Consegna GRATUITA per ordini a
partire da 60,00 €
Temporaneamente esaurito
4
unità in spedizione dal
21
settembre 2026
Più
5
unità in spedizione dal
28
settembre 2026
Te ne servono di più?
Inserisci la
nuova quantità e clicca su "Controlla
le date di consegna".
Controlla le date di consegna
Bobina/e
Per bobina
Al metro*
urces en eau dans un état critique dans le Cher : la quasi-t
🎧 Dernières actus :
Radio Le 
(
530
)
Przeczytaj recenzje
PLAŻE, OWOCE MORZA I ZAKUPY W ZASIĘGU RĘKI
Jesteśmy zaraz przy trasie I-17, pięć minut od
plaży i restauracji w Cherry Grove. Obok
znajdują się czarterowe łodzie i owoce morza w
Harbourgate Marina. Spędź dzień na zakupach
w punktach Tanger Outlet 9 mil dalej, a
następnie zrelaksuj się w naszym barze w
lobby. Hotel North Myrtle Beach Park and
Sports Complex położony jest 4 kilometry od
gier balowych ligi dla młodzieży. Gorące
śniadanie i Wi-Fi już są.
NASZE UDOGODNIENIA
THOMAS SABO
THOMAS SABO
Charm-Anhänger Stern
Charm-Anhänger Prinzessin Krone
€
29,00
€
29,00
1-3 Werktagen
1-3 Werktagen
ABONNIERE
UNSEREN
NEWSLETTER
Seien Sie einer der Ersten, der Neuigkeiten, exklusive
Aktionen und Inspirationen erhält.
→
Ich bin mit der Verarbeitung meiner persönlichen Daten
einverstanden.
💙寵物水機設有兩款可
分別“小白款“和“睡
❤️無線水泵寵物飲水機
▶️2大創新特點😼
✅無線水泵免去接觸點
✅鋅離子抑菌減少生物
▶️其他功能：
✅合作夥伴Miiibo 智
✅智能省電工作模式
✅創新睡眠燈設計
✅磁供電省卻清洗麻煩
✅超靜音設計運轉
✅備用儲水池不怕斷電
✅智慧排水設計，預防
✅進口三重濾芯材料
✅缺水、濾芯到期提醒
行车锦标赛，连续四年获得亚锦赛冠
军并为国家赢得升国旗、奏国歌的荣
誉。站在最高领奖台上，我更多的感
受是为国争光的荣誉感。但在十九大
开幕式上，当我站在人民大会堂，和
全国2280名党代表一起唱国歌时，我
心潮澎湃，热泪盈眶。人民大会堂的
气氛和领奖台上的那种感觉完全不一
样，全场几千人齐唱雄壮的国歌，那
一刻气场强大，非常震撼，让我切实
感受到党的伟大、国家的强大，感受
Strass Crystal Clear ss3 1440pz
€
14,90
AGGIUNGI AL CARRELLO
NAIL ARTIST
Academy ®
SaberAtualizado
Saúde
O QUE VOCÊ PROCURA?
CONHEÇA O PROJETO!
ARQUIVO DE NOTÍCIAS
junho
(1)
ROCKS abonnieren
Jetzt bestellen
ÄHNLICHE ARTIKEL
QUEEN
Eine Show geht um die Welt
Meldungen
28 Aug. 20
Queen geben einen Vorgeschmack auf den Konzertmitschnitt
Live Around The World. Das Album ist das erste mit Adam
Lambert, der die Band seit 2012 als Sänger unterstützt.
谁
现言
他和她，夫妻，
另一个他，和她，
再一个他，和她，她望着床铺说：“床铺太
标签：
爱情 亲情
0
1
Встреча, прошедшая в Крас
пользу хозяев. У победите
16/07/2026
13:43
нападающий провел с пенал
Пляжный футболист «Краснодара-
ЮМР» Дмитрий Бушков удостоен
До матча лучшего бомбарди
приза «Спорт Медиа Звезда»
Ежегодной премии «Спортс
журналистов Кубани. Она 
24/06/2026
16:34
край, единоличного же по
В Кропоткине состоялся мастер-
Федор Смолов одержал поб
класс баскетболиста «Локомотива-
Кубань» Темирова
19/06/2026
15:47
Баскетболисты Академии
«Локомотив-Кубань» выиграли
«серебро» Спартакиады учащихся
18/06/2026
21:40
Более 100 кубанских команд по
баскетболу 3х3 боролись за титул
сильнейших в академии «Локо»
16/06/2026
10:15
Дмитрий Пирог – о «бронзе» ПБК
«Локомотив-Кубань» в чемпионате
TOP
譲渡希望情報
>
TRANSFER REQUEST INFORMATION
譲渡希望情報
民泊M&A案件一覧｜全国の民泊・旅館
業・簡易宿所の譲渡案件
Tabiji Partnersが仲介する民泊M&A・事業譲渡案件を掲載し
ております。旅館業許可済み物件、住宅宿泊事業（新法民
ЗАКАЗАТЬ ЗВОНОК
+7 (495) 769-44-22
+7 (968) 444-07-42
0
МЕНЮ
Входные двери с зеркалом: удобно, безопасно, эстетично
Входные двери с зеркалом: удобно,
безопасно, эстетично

────────────────────────────────────────

Exercise> Reproduce the listing above character for character, from its first line through the line containing "气氛和领奖台上的那种感觉完全不一", both ends included.

Solution below>
Consegna GRATUITA per ordini a
partire da 60,00 €
Temporaneamente esaurito
4
unità in spedizione dal
21
settembre 2026
Più
5
unità in spedizione dal
28
settembre 2026
Te ne servono di più?
Inserisci la
nuova quantità e clicca su "Controlla
le date di consegna".
Controlla le date di consegna
Bobina/e
Per bobina
Al metro*
urces en eau dans un état critique dans le Cher : la quasi-t
🎧 Dernières actus :
Radio Le 
(
530
)
Przeczytaj recenzje
PLAŻE, OWOCE MORZA I ZAKUPY W ZASIĘGU RĘKI
Jesteśmy zaraz przy trasie I-17, pięć minut od
plaży i restauracji w Cherry Grove. Obok
znajdują się czarterowe łodzie i owoce morza w
Harbourgate Marina. Spędź dzień na zakupach
w punktach Tanger Outlet 9 mil dalej, a
następnie zrelaksuj się w naszym barze w
lobby. Hotel North Myrtle Beach Park and
Sports Complex położony jest 4 kilometry od
gier balowych ligi dla młodzieży. Gorące
śniadanie i Wi-Fi już są.
NASZE UDOGODNIENIA
THOMAS SABO
THOMAS SABO
Charm-Anhänger Stern
Charm-Anhänger Prinzessin Krone
€
29,00
€
29,00
1-3 Werktagen
1-3 Werktagen
ABONNIERE
UNSEREN
NEWSLETTER
Seien Sie einer der Ersten, der Neuigkeiten, exklusive
Aktionen und Inspirationen erhält.
→
Ich bin mit der Verarbeitung meiner persönlichen Daten
einverstanden.
💙寵物水機設有兩款可
分別“小白款“和“睡
❤️無線水泵寵物飲水機
▶️2大創新特點😼
✅無線水泵免去接觸點
✅鋅離子抑菌減少生物
▶️其他功能：
✅合作夥伴Miiibo 智
✅智能省電工作模式
✅創新睡眠燈設計
✅磁供電省卻清洗麻煩
✅超靜音設計運轉
✅備用儲水池不怕斷電
✅智慧排水設計，預防
✅進口三重濾芯材料
✅缺水、濾芯到期提醒
行车锦标赛，连续四年获得亚锦赛冠
军并为国家赢得升国旗、奏国歌的荣
誉。站在最高领奖台上，我更多的感
受是为国争光的荣誉感。但在十九大
开幕式上，当我站在人民大会堂，和
全国2280名党代表一起唱国歌时，我
心潮澎湃，热泪盈眶。人民大会堂的
气氛和领奖台上的那种感觉完全不一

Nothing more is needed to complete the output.